## WHAT THE TASK REQUIRES
Scan the records for the string "Sophie"; copy each line where it occurs.

## RECORDS FOR PROCESSING
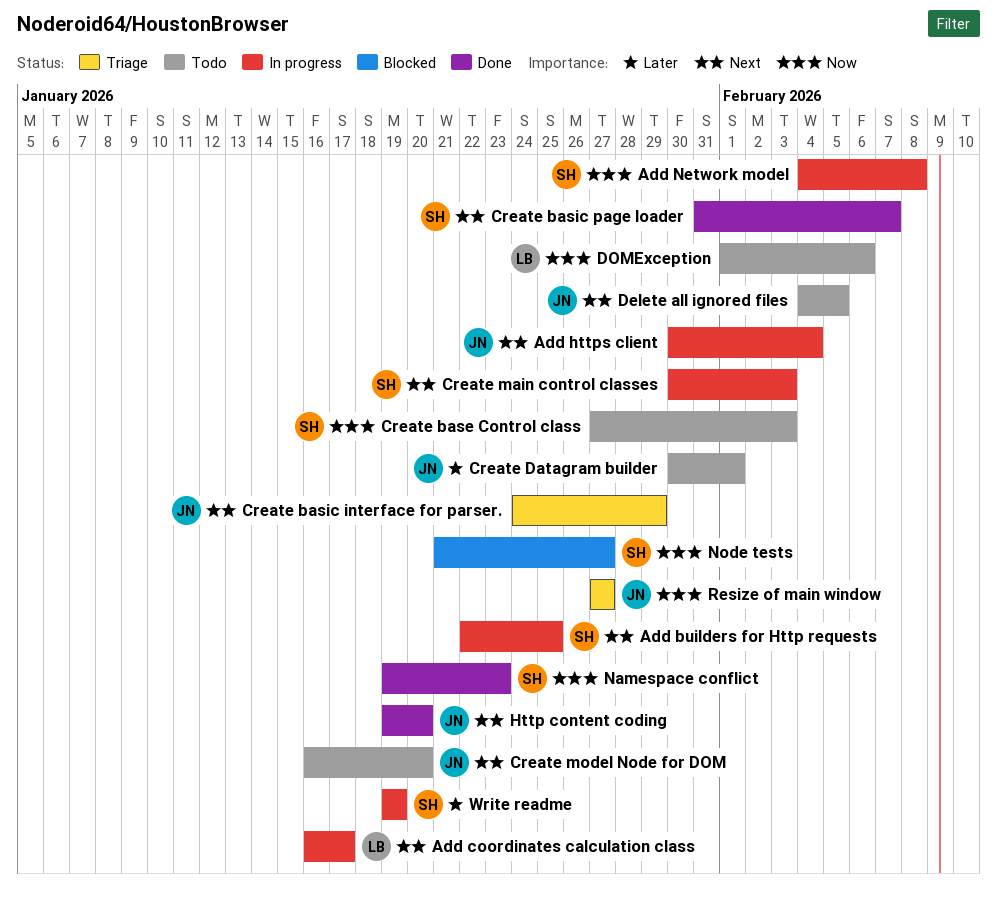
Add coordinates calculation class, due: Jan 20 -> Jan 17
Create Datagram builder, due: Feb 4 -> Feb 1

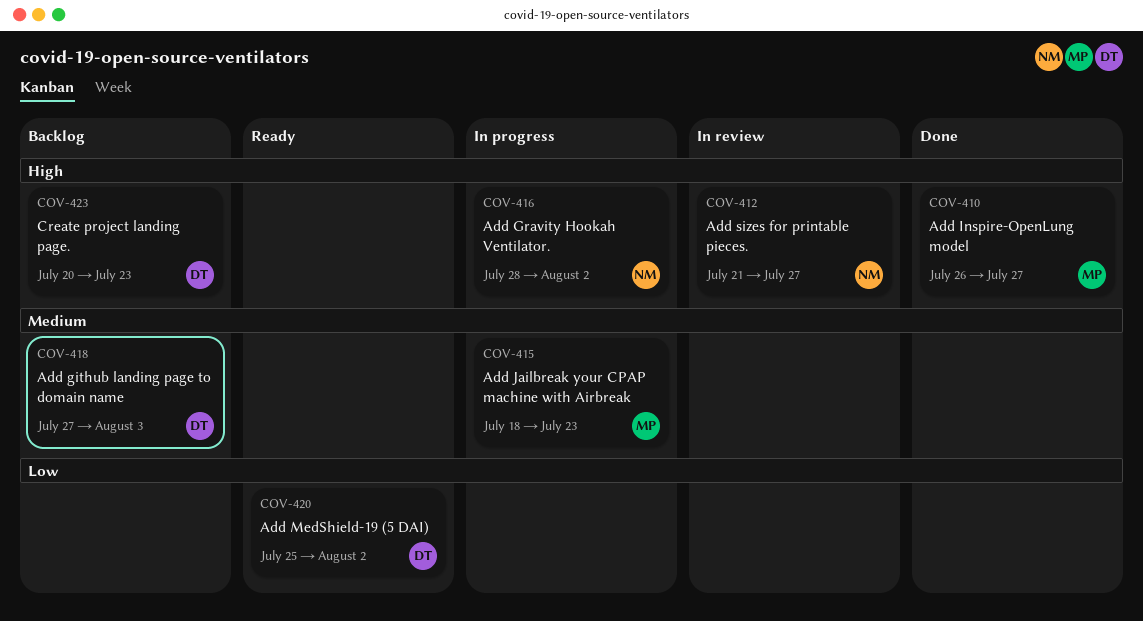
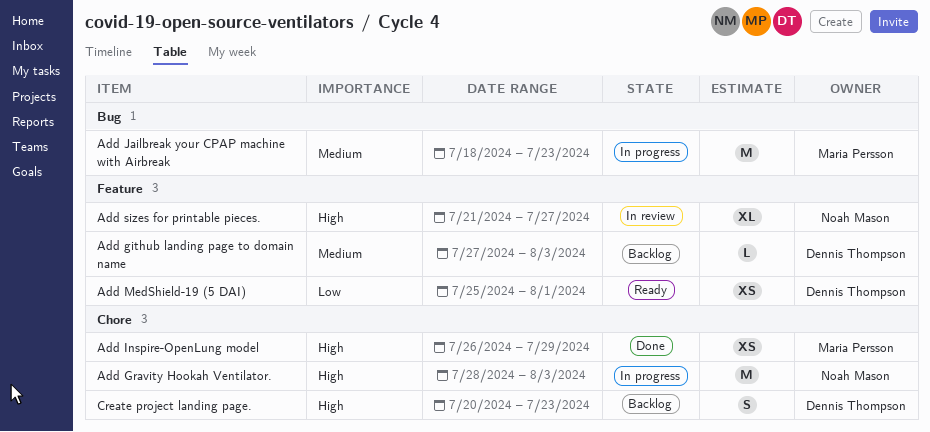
Add Gravity Hookah Ventilator., due: Aug 2 -> Aug 3
Add Inspire-OpenLung model, due: Jul 27 -> Jul 29
Add MedShield-19 (5 DAI), due: Aug 2 -> Aug 1

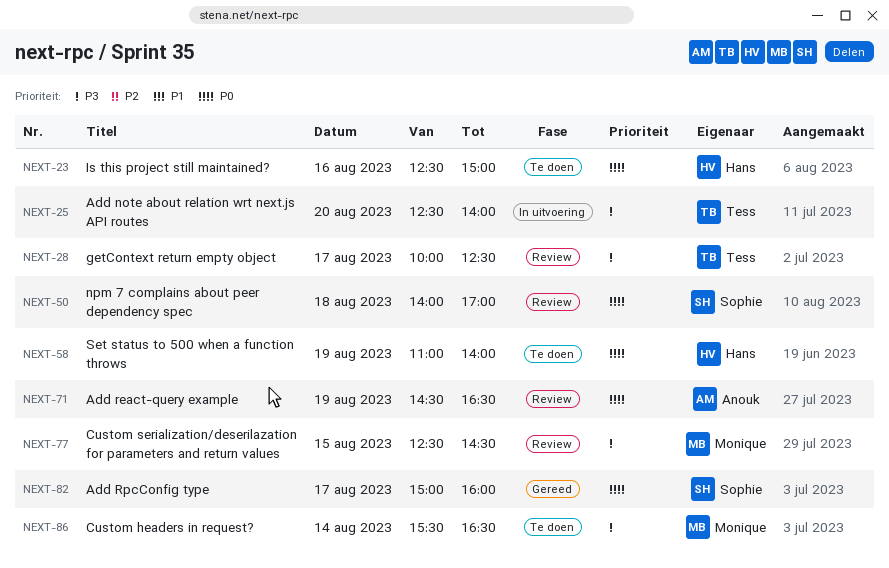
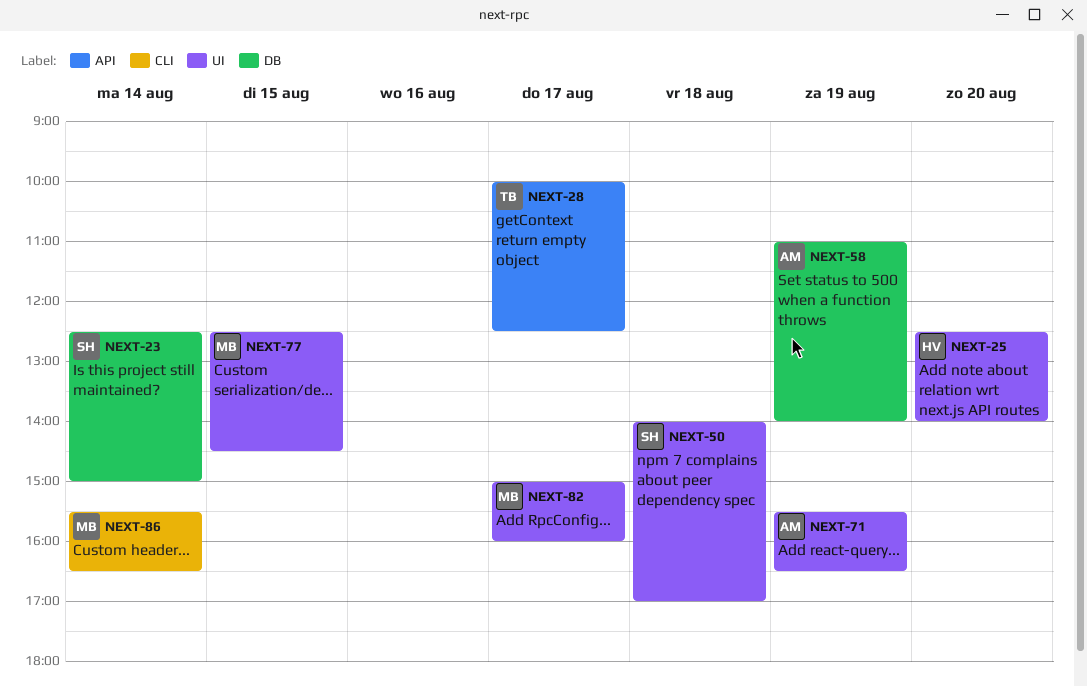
NEXT-23, owner: Hans -> Sophie
NEXT-23, day: Aug 16 -> Aug 14
NEXT-25, owner: Tess -> Hans
NEXT-58, owner: Hans -> Anouk
NEXT-71, begins: 14:30 -> 15:30
NEXT-82, owner: Sophie -> Monique

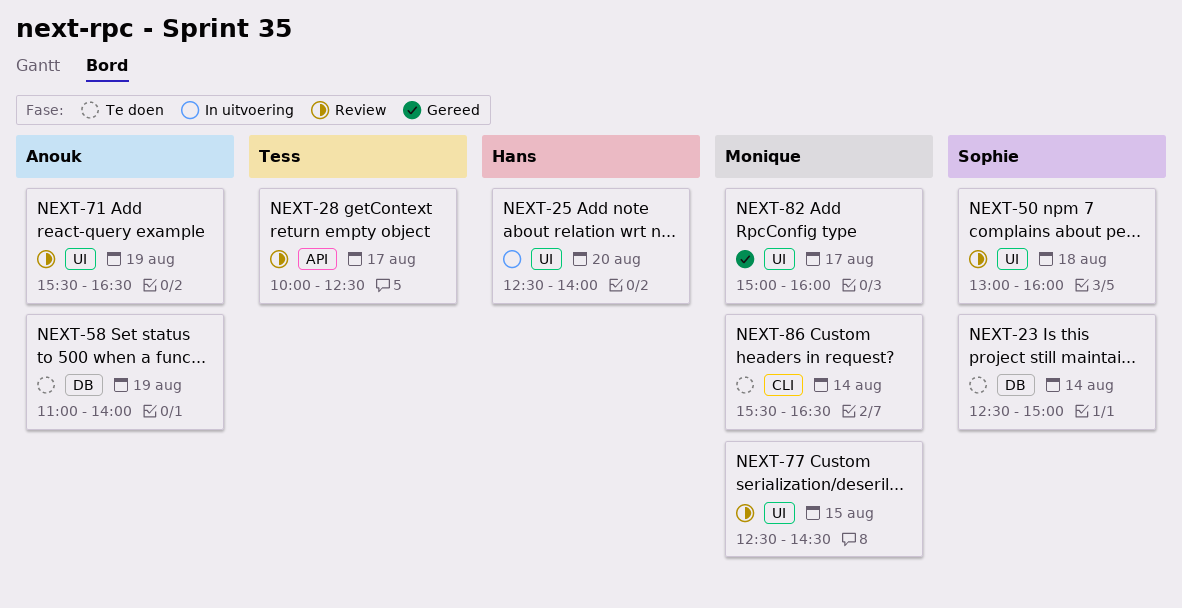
NEXT-50, begins: 14:00 -> 13:00
NEXT-50, ends: 17:00 -> 16:00

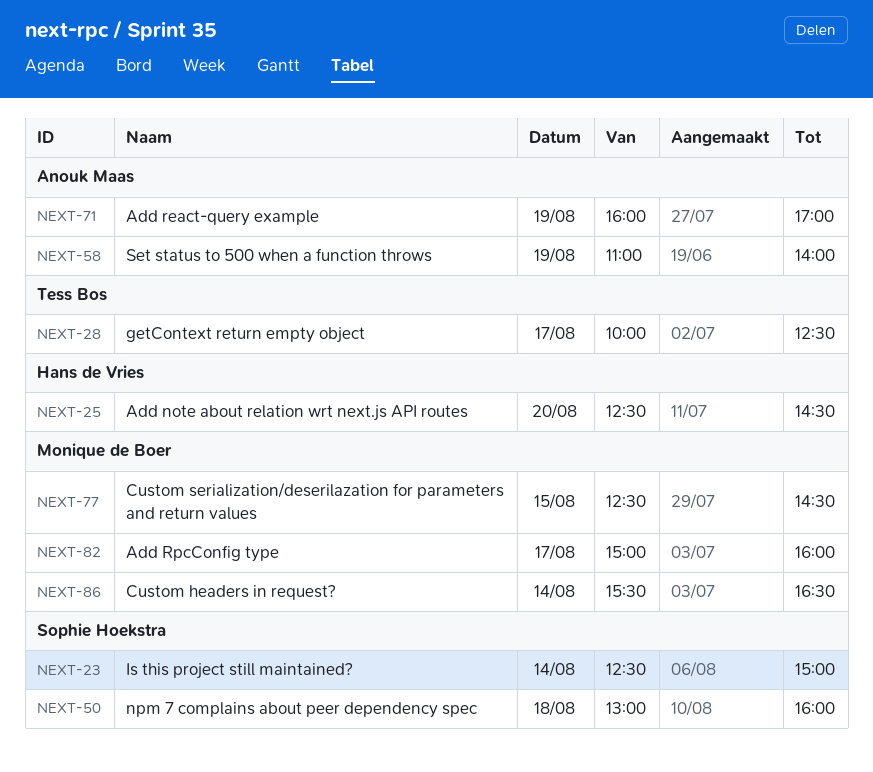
NEXT-25, ends: 14:00 -> 14:30
NEXT-71, begins: 15:30 -> 16:00
NEXT-71, ends: 16:30 -> 17:00

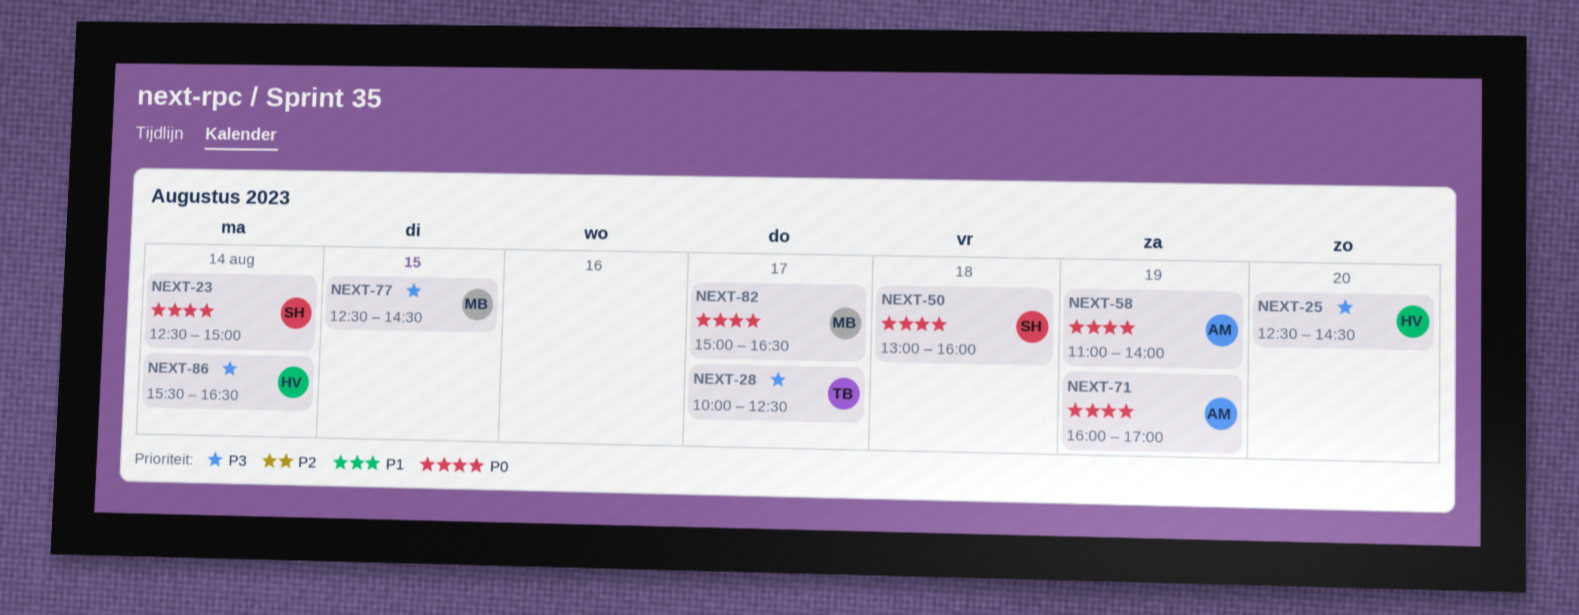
NEXT-82, ends: 16:00 -> 16:30
NEXT-86, owner: Monique de Boer -> Hans de Vries

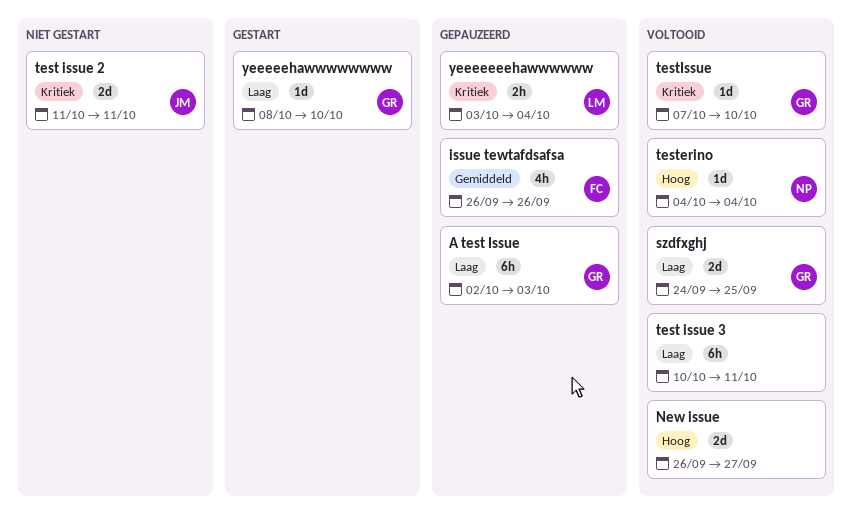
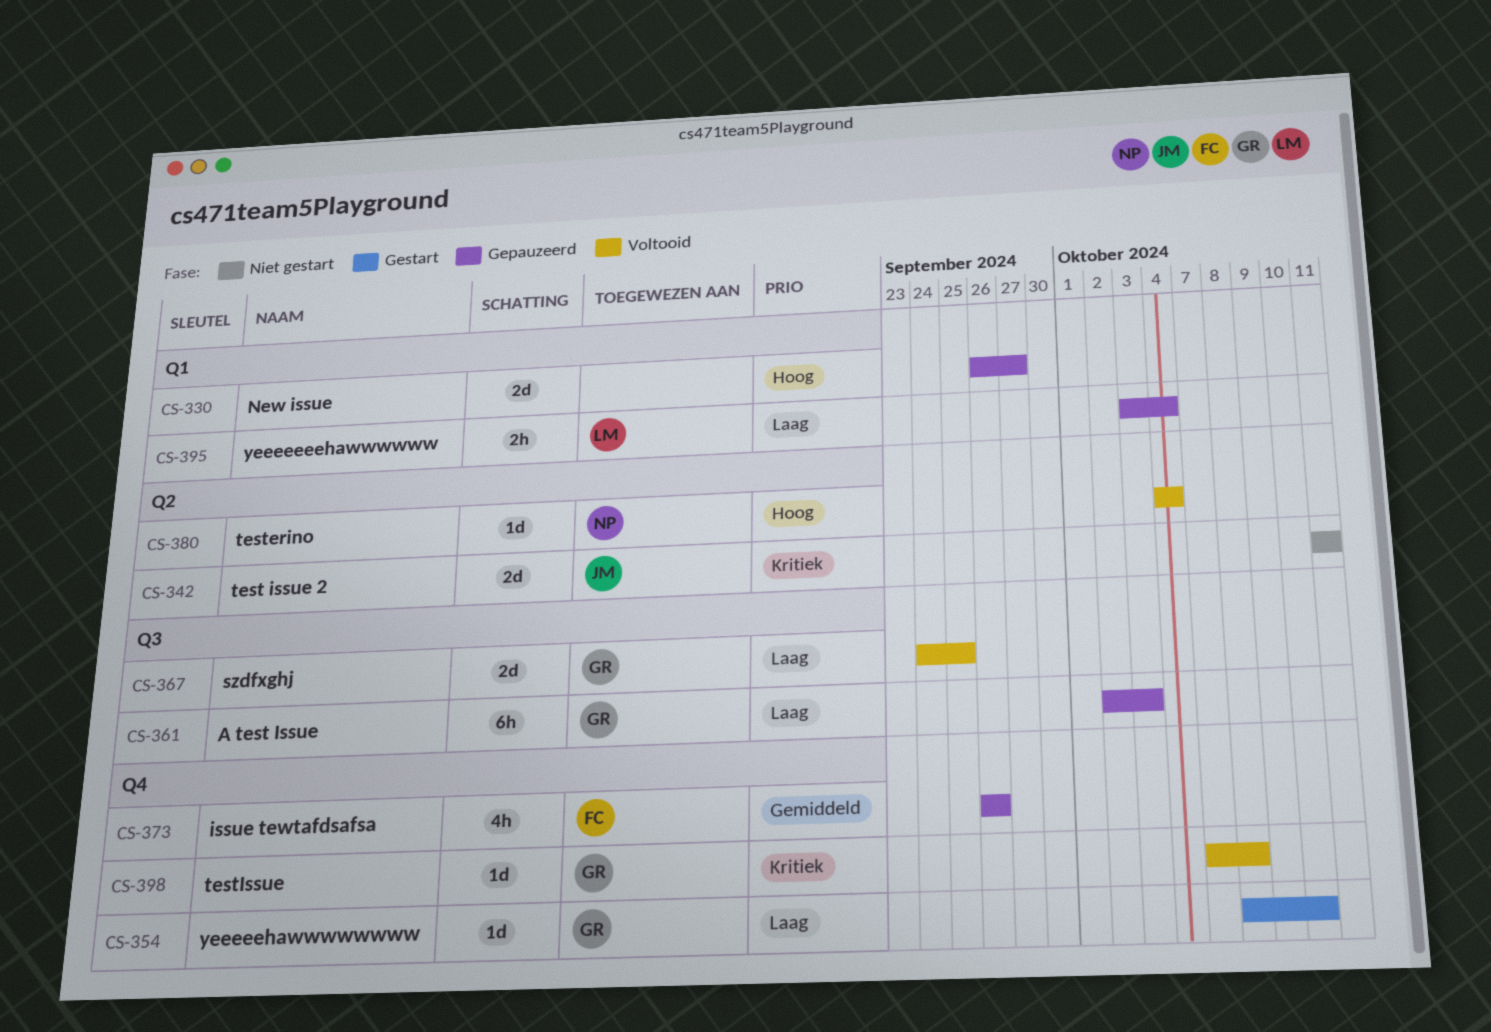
New issue, status: Voltooid -> Gepauzeerd
test issue 3: present -> none
testIssue, due: Oct 10 -> Oct 8
yeeeeeeehawwwwww, priority: Kritiek -> Laag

## RESPONSE TO THE EXERCISE
NEXT-23, owner: Hans -> Sophie
NEXT-82, owner: Sophie -> Monique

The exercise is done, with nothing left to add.